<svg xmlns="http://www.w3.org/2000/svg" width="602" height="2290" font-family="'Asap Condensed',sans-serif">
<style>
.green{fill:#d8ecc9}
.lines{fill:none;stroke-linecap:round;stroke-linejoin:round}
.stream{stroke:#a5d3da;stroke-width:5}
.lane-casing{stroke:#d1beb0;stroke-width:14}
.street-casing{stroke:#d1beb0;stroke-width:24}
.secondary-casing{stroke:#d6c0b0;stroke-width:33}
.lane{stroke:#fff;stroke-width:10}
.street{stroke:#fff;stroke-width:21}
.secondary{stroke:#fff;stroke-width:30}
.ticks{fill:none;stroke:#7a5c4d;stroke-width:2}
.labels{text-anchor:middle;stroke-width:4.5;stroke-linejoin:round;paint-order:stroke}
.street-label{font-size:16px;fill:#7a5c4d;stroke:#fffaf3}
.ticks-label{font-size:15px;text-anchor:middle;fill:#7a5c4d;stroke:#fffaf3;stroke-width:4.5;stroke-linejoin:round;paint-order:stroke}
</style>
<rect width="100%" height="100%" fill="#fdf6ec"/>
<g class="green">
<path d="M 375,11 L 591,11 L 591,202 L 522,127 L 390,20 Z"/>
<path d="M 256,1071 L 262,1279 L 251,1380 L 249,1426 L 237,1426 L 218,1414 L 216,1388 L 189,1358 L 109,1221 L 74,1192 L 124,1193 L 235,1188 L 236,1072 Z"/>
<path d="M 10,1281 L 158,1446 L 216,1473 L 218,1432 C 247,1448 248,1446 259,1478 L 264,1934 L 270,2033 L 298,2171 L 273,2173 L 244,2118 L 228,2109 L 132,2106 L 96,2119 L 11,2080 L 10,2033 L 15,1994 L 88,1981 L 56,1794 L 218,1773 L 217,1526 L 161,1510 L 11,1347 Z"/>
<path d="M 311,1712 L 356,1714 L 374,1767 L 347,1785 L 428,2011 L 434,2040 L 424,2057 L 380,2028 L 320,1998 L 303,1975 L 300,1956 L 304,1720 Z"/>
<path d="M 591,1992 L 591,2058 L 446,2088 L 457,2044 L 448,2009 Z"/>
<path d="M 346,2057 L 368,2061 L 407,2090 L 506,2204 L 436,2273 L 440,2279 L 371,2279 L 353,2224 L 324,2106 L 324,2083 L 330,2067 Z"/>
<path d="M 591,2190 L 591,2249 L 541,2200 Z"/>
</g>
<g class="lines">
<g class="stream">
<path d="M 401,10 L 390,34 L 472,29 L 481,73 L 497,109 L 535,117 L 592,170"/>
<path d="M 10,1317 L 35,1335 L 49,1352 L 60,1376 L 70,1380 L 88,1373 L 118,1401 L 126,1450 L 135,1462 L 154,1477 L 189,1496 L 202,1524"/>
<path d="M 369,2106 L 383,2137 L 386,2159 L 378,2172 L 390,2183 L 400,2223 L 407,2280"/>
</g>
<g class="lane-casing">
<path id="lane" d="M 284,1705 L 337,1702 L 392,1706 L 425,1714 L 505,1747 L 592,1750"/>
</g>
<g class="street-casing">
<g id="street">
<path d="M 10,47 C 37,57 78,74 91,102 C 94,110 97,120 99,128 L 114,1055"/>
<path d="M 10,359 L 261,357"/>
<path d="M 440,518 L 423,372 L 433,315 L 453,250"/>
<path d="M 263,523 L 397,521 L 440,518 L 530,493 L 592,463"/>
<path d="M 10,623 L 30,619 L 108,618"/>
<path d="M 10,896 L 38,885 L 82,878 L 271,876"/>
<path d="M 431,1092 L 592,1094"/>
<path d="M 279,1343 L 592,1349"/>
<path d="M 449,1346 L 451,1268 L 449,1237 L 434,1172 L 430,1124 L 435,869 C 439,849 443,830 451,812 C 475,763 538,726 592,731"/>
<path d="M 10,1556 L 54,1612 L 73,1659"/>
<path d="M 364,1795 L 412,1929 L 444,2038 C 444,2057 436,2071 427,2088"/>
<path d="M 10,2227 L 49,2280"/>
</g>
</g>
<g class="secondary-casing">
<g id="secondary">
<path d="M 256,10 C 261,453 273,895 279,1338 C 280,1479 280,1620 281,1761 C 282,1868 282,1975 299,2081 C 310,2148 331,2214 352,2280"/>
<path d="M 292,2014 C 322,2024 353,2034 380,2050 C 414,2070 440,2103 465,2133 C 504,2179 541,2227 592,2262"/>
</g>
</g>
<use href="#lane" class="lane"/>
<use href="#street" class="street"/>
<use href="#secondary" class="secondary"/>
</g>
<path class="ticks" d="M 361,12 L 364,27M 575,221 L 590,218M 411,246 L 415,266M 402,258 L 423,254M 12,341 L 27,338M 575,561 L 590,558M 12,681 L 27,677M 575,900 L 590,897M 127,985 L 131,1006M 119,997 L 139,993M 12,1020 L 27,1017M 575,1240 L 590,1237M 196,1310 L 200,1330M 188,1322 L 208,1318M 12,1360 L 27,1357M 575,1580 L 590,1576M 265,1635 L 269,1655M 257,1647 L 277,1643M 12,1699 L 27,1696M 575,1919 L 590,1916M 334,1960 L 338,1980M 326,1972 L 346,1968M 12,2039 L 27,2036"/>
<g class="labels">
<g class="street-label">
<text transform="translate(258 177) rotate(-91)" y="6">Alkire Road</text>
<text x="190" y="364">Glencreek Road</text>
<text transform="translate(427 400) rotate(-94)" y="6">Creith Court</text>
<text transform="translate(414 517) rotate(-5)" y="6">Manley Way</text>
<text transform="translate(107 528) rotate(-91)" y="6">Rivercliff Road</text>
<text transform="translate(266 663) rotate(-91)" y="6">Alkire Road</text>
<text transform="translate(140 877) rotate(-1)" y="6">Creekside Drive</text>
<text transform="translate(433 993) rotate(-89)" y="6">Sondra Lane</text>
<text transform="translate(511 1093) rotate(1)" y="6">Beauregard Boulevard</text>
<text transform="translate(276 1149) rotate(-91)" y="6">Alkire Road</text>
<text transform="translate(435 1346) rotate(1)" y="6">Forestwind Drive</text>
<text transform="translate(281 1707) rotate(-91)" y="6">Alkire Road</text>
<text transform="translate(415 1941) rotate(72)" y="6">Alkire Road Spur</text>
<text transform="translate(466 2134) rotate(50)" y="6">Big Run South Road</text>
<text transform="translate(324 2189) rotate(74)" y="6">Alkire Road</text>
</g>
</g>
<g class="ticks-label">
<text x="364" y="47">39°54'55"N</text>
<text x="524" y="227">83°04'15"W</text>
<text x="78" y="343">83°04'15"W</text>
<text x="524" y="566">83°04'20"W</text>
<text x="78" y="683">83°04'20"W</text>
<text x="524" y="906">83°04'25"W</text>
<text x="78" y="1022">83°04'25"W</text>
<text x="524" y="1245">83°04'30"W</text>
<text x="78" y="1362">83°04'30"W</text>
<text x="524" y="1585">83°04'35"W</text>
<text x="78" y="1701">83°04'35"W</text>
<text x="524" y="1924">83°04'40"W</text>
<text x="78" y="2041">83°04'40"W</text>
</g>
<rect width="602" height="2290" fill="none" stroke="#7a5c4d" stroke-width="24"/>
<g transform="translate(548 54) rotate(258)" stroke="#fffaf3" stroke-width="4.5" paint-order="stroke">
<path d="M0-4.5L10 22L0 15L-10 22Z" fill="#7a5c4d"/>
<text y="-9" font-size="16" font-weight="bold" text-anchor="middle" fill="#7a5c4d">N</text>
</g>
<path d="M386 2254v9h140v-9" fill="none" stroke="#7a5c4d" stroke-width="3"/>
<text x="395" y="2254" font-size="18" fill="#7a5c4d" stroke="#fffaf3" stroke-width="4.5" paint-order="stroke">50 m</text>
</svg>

• • • • • • •

Report each line of the entries where the word "lines" occurs.

Answer space:
.lines{fill:none;stroke-linecap:round;stroke-linejoin:round}
<g class="lines">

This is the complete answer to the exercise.